Pour l'instant, le projet de loi ne vise pas spécifiquement la conduite et ne va pas jusqu'à interdire totalement sa vente aux particuliers, comme l'avaient fait auparavant les députés. L'avenir de cette loi dépend des négociations entre les deux chambres.
Face à cette "bombe", Vincent Ledoux appelle à "frapper très fort" sur la vente illégale de protoxyde d'azote, par "des peines d'emprisonnement" et "des fermetures temporaires" de commerces.
- "pas peur" -
Sur le terrain, la police "croise des gens qui consomment au volant avec un ballon à la bouche" et "deviennent un peu fous, prennent tous les risques", décrit Clément Coasne, du syndicat Un1té Police.
Contresens, feux rouges et stops brûlés, refus de laisser passer des piétons: c'est "comme si quelqu'un avait consommé de la cocaïne et prenait le volant", estime-t-il.
En cas d'arrêté, cette drogue bon marché ne relève que d'une amende de 150 euros, souligne Clément Coasne. "Ca ne leur fait pas peur".
Et faute de test, la consommation doit être "constatée" en flagrant délit, déplore-t-il.
Une détection "très difficile voire impossible" abonde la délégation à la sécurité routière: si des jeunes "ont des bonbonnes dans leurs voitures, ils les balancent" avant l'arrivée des forces de l'ordre.

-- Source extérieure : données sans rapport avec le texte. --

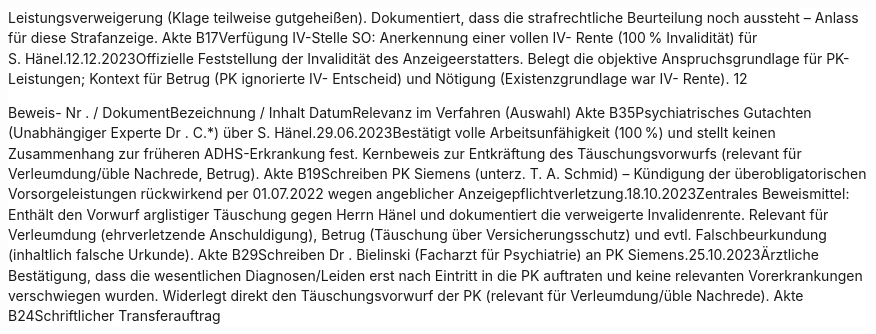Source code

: Leistungsverweigerung (Klage
teilweise gutgeheißen).
Dokumentiert, dass die
strafrechtliche Beurteilung
noch aussteht – Anlass für
diese Strafanzeige.
Akte B17Verfügung IV-Stelle SO:
Anerkennung einer vollen IV-
Rente (100 % Invalidität) für
S. Hänel.12.12.2023Offizielle Feststellung der
Invalidität des
Anzeigeerstatters. Belegt die
objektive Anspruchsgrundlage
für PK-Leistungen; Kontext für
Betrug (PK ignorierte IV-
Entscheid) und Nötigung
(Existenzgrundlage war IV-
Rente).
12

Beweis-
Nr . / DokumentBezeichnung / Inhalt DatumRelevanz im Verfahren
(Auswahl)
Akte B35Psychiatrisches Gutachten
(Unabhängiger Experte
Dr . C.*) über S. Hänel.29.06.2023Bestätigt volle
Arbeitsunfähigkeit (100 %) und
stellt keinen Zusammenhang
zur früheren ADHS-Erkrankung
fest. Kernbeweis zur
Entkräftung des
Täuschungsvorwurfs (relevant
für Verleumdung/üble
Nachrede, Betrug).
Akte B19Schreiben PK Siemens (unterz.
T. A. Schmid) – Kündigung der
überobligatorischen
Vorsorgeleistungen
rückwirkend per 01.07.2022
wegen angeblicher
Anzeigepflichtverletzung.18.10.2023Zentrales Beweismittel: Enthält
den Vorwurf arglistiger
Täuschung  gegen Herrn Hänel
und dokumentiert die
verweigerte Invalidenrente.
Relevant für Verleumdung
(ehrverletzende
Anschuldigung), Betrug
(Täuschung über
Versicherungsschutz) und evtl.
Falschbeurkundung (inhaltlich
falsche Urkunde).
Akte B29Schreiben Dr . Bielinski
(Facharzt für Psychiatrie) an
PK Siemens.25.10.2023Ärztliche Bestätigung, dass die
wesentlichen Diagnosen/Leiden
erst nach  Eintritt in die PK
auftraten und keine relevanten
Vorerkrankungen verschwiegen
wurden. Widerlegt direkt den
Täuschungsvorwurf der PK
(relevant für Verleumdung/üble
Nachrede).
Akte B24Schriftlicher Transferauftrag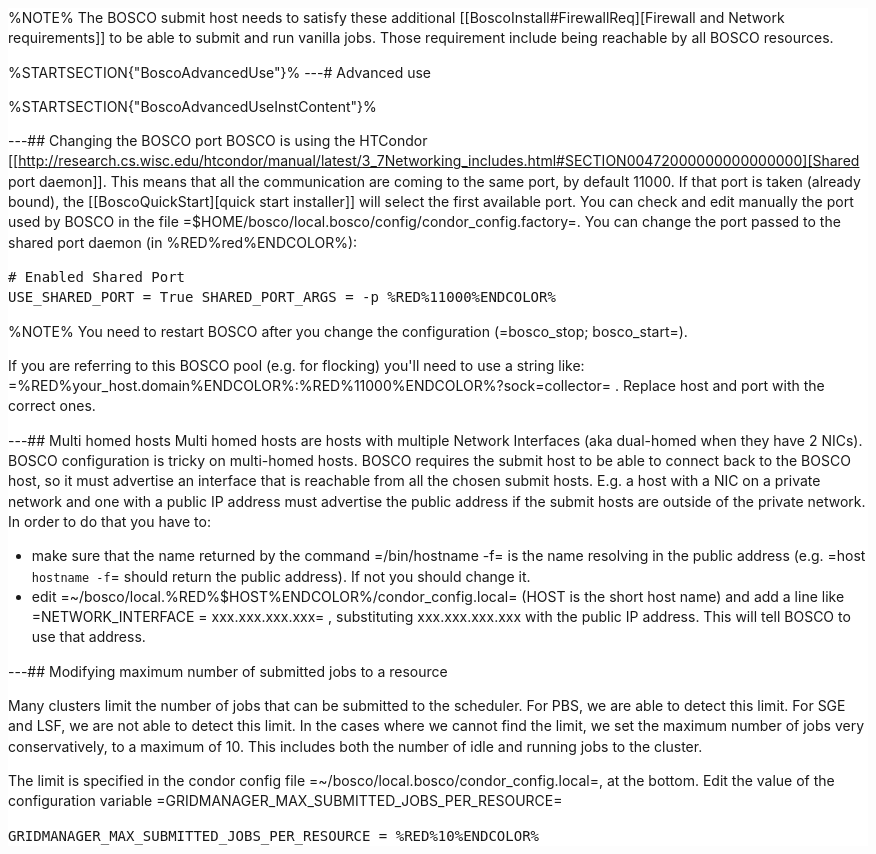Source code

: %NOTE% The BOSCO submit host needs to satisfy these additional [[BoscoInstall#FirewallReq][Firewall and Network requirements]] to be able to submit and run vanilla jobs. Those requirement include being reachable by all BOSCO resources. 


%STARTSECTION{"BoscoAdvancedUse"}%
---# Advanced use

%STARTSECTION{"BoscoAdvancedUseInstContent"}%

---## Changing the BOSCO port
BOSCO is using the HTCondor [[http://research.cs.wisc.edu/htcondor/manual/latest/3_7Networking_includes.html#SECTION00472000000000000000][Shared port daemon]]. This means that all the communication are coming to the same port, by default 11000. If that port is taken (already bound), the [[BoscoQuickStart][quick start installer]] will select the first available port. You can check and edit manually the port used by BOSCO in the file =$HOME/bosco/local.bosco/config/condor_config.factory=. You can change the port passed to the shared port daemon (in %RED%red%ENDCOLOR%): <pre class="file"># Enabled Shared Port
USE_SHARED_PORT = True
SHARED_PORT_ARGS = -p %RED%11000%ENDCOLOR%
</pre>
%NOTE% You need to restart BOSCO after you change the configuration (=bosco_stop; bosco_start=).

If you are referring to this BOSCO pool (e.g. for flocking) you'll need to use a string like: =%RED%your_host.domain%ENDCOLOR%:%RED%11000%ENDCOLOR%?sock=collector= .
Replace host and port with the correct ones.

---## Multi homed hosts
Multi homed hosts are hosts with multiple Network Interfaces (aka dual-homed when they have 2 NICs).
BOSCO configuration is tricky on multi-homed hosts. BOSCO requires the submit host to be able to connect back to the BOSCO host, so it must advertise an interface that is reachable from all the chosen submit hosts. E.g. a host with a NIC on a private network and one with a public IP address must advertise the public address if the submit hosts are outside of the private network. 
In order to do that you have to:
   * make sure that the name returned by the command =/bin/hostname -f= is the name resolving in the public address (e.g. =host `hostname -f`= should return the public address). If not you should change it.
   * edit =~/bosco/local.%RED%$HOST%ENDCOLOR%/condor_config.local= (HOST is the short host name) and add a line like =NETWORK_INTERFACE = xxx.xxx.xxx.xxx= , substituting xxx.xxx.xxx.xxx with the public IP address. This will tell BOSCO to use that address.


---## Modifying maximum number of submitted jobs to a resource

Many clusters limit the number of jobs that can be submitted to the scheduler.  For PBS, we are able to detect this limit.  For SGE and LSF, we are not able to detect this limit.  In the cases where we cannot find the limit, we set the maximum number of jobs very conservatively, to a maximum of 10.  This includes both the number of idle and running jobs to the cluster.

The limit is specified in the condor config file =~/bosco/local.bosco/condor_config.local=, at the bottom.  Edit the value of the configuration variable =GRIDMANAGER_MAX_SUBMITTED_JOBS_PER_RESOURCE=

<pre class="file">
GRIDMANAGER_MAX_SUBMITTED_JOBS_PER_RESOURCE = %RED%10%ENDCOLOR%
</pre>
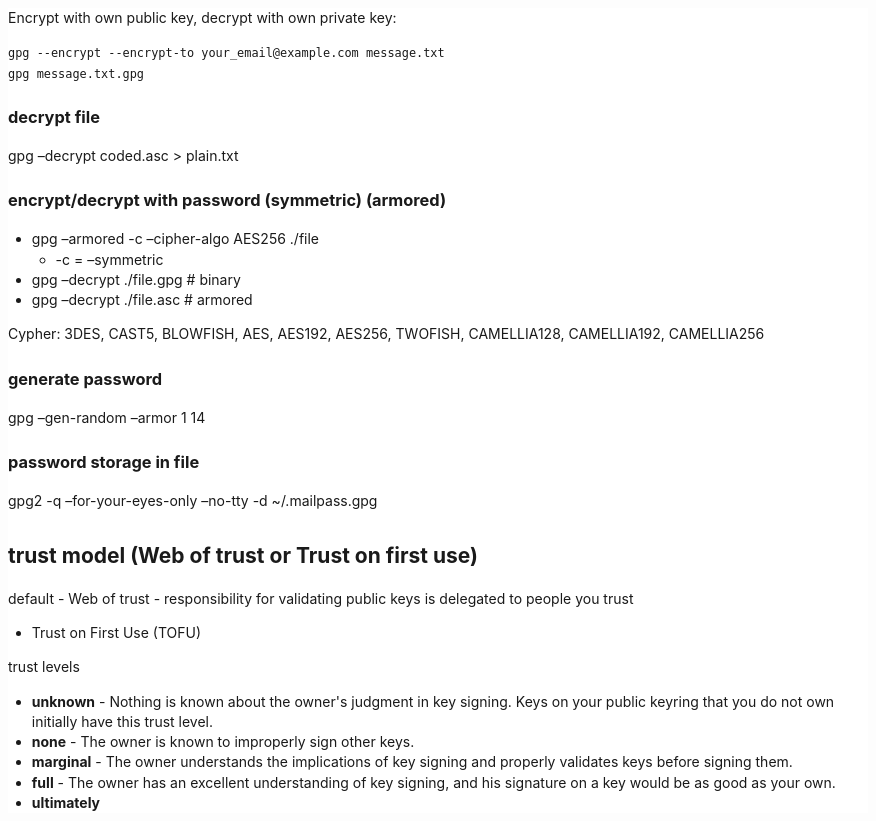 Encrypt with own public key, decrypt with own private key:

    gpg --encrypt --encrypt-to your_email@example.com message.txt
    gpg message.txt.gpg


<a id="orgb61b35c"></a>

### decrypt file

gpg &#x2013;decrypt coded.asc > plain.txt


<a id="org5c47fcc"></a>

### encrypt/decrypt with password (symmetric) (armored)

-   gpg &#x2013;armored -c &#x2013;cipher-algo AES256 ./file
    -   -c = &#x2013;symmetric
-   gpg &#x2013;decrypt ./file.gpg # binary
-   gpg &#x2013;decrypt ./file.asc # armored

Cypher: 3DES, CAST5, BLOWFISH, AES, AES192, AES256, TWOFISH, CAMELLIA128, CAMELLIA192, CAMELLIA256


<a id="org243175e"></a>

### generate password

gpg &#x2013;gen-random &#x2013;armor 1 14


<a id="org071ac70"></a>

### password storage in file

gpg2 -q &#x2013;for-your-eyes-only &#x2013;no-tty -d ~/.mailpass.gpg


<a id="org75be111"></a>

## trust model (Web of trust or Trust on first use)

default - Web of trust -  responsibility for validating public keys is delegated to people you trust

-   Trust on First Use (TOFU)

trust levels

-   **unknown** - Nothing is known about the owner's judgment in key signing. Keys on your public keyring
    that you do not own initially have this trust level.
-   **none** - The owner is known to improperly sign other keys.
-   **marginal** - The owner understands the implications of key signing and properly validates keys
    before signing them.
-   **full** - The owner has an excellent understanding of key signing, and his signature on a key would
    be as good as your own.
-   **ultimately**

Selon une enquête Ipsos de la Fondation Vinci Autoroutes parue en octobre (sur 2.256 personnes), un jeune de moins de 35 ans sur dix a déjà consommé du protoxyde d'azote en soirée, et la moitié d'entre eux l'ont déjà fait en conduisant. D'après cette étude, 10% des 16-24 ans pensent qu'en inhaler au volant n'est pas risqué.
Plusieurs communes ont pris des arrêtés municipaux pour en interdire l'usage ou la détention. Mercredi, la préfecture de la Drôme a annoncé un arrêté interdisant notamment la détention et la consommation de protoxyde d'azote dans l'espace public.